Begin Extract to read
We are developing a tool for automatically finding performance bugs in
PostgreSQL. Our key insight is that given a pair of semantic equivalent
queries, a robust DBMS should return the same result within a similar
execution time. Significant time difference suggests a potential performance
bug in the DBMS.

We are sharing a pair of TPC-H queries that exhibit a potential performance
bug in this report:

First query:
SELECT "ps_suppkey" 
FROM   "partsupp" 
WHERE  "ps_partkey" = 1486; 

Second query:
SELECT "ps_suppkey" 
FROM   "partsupp" 
WHERE  "ps_partkey" + 1486 = 2972; 

[Actual Behavior]
We executed both queries on the TPC-H benchmark of scale factor 5: the first
query takes only 1.059 millisecond, while the second query takes 247.176
millisecond. We think the time difference results from different plans
selected.
End Extract to read
Begin Listed entries
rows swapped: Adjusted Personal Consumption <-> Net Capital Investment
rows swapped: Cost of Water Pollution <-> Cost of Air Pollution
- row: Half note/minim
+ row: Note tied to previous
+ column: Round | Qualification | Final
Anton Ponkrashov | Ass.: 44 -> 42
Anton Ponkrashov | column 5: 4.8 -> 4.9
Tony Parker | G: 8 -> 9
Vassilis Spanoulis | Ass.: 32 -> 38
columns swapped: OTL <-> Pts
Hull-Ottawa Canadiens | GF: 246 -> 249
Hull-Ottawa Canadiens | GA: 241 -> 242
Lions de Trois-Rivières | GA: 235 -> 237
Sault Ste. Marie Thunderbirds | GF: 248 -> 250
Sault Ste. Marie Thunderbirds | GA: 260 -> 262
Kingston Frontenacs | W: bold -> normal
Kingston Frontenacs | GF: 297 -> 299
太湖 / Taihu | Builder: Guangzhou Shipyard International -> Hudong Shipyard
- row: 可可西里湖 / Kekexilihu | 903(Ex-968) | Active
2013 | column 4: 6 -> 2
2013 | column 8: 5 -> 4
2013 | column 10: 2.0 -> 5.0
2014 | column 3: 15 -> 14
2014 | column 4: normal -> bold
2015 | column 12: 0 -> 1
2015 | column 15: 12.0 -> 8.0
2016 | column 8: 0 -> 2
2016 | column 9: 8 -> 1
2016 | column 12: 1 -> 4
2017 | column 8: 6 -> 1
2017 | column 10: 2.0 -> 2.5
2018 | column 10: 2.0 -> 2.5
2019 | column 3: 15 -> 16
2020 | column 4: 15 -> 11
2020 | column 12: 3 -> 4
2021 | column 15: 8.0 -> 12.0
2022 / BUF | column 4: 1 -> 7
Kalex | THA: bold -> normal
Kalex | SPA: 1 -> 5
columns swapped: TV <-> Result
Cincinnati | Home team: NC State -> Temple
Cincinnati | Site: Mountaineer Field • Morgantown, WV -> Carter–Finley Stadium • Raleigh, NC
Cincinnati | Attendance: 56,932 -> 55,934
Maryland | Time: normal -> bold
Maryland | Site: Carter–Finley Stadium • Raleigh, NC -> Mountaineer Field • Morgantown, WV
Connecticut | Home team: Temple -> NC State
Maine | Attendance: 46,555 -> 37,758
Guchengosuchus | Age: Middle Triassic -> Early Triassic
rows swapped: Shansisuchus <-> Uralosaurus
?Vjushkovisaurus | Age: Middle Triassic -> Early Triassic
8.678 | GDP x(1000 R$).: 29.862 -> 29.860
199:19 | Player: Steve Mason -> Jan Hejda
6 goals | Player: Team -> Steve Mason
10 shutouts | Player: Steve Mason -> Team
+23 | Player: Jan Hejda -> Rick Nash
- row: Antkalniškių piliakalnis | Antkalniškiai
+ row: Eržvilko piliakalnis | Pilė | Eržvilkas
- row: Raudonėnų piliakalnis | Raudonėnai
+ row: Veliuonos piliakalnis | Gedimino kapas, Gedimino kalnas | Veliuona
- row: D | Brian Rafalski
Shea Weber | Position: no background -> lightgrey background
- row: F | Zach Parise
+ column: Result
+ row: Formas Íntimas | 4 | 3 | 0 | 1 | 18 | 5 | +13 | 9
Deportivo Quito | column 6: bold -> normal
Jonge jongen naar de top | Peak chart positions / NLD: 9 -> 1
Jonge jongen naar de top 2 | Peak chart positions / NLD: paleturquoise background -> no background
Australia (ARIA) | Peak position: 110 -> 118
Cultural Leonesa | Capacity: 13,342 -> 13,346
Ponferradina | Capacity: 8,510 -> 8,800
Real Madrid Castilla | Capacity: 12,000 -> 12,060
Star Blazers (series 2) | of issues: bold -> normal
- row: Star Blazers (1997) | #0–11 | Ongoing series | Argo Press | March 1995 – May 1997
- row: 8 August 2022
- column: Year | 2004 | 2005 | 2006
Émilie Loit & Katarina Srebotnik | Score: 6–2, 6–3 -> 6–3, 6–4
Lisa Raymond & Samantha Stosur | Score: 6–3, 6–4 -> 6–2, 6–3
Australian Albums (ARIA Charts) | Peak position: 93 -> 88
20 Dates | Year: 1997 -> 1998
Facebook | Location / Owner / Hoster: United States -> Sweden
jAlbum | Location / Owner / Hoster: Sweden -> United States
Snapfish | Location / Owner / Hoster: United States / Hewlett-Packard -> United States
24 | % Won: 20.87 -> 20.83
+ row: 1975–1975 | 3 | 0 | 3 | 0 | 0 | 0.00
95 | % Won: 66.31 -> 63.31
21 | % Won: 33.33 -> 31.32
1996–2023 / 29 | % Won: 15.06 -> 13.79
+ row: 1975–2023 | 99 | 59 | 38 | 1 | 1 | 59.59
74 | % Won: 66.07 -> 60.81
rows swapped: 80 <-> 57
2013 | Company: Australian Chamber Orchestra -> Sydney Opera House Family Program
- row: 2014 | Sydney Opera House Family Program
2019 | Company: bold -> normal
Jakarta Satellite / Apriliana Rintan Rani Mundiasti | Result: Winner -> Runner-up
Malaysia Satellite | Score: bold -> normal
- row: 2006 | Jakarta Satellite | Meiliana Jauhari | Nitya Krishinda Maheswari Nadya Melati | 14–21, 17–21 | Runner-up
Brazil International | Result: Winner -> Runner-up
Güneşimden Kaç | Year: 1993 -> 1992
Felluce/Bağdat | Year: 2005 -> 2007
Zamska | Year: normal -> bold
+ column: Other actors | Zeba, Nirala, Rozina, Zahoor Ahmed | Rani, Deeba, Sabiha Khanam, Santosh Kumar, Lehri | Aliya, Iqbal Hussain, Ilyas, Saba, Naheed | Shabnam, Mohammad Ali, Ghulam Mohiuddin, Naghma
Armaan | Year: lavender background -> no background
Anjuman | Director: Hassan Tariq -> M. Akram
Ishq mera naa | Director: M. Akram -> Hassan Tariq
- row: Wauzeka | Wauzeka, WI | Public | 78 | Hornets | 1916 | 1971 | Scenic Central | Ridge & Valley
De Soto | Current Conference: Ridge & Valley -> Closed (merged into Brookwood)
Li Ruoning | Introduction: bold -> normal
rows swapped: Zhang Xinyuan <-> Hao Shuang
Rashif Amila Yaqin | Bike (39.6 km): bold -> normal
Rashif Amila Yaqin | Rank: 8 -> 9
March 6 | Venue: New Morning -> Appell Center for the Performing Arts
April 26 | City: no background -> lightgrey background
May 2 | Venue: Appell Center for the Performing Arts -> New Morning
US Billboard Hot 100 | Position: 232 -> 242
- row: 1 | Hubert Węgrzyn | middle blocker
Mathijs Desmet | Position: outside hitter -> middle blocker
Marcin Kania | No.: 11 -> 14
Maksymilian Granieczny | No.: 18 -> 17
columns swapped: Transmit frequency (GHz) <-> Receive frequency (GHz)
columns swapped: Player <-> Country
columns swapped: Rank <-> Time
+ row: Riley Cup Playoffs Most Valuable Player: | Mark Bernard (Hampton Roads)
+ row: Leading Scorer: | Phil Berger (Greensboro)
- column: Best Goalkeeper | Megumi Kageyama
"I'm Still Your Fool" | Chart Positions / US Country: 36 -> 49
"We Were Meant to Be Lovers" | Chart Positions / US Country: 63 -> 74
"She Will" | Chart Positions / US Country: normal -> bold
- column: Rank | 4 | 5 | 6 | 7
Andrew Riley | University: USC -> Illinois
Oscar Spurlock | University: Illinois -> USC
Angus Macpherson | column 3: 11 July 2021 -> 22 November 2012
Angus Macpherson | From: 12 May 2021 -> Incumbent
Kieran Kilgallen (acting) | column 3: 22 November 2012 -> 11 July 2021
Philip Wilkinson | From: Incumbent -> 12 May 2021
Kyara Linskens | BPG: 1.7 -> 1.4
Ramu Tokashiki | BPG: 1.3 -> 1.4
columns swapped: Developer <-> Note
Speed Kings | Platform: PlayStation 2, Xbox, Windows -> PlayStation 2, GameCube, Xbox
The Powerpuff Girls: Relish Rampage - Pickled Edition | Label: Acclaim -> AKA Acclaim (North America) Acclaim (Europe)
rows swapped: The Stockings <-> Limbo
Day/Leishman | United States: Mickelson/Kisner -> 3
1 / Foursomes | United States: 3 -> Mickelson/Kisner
End Listed entries
» **Set tasks**
**1.** Answer these questions using the bug report:
(a) Which database system is the tool meant to find performance bugs in?
(b) What scale factor of the TPC-H benchmark were the queries run on?
(c) How long did the second query take?
**2.** Rewrite the bug report starting at "We are developing" and ending at "in the DBMS.", changing "DBMS" to "database system".

» **Final results**
**1.**
(a) PostgreSQL
(b) 5
(c) 247.176 millisecond

**2.**
We are developing a tool for automatically finding performance bugs in
PostgreSQL. Our key insight is that given a pair of semantic equivalent
queries, a robust database system should return the same result within a similar
execution time. Significant time difference suggests a potential performance
bug in the database system.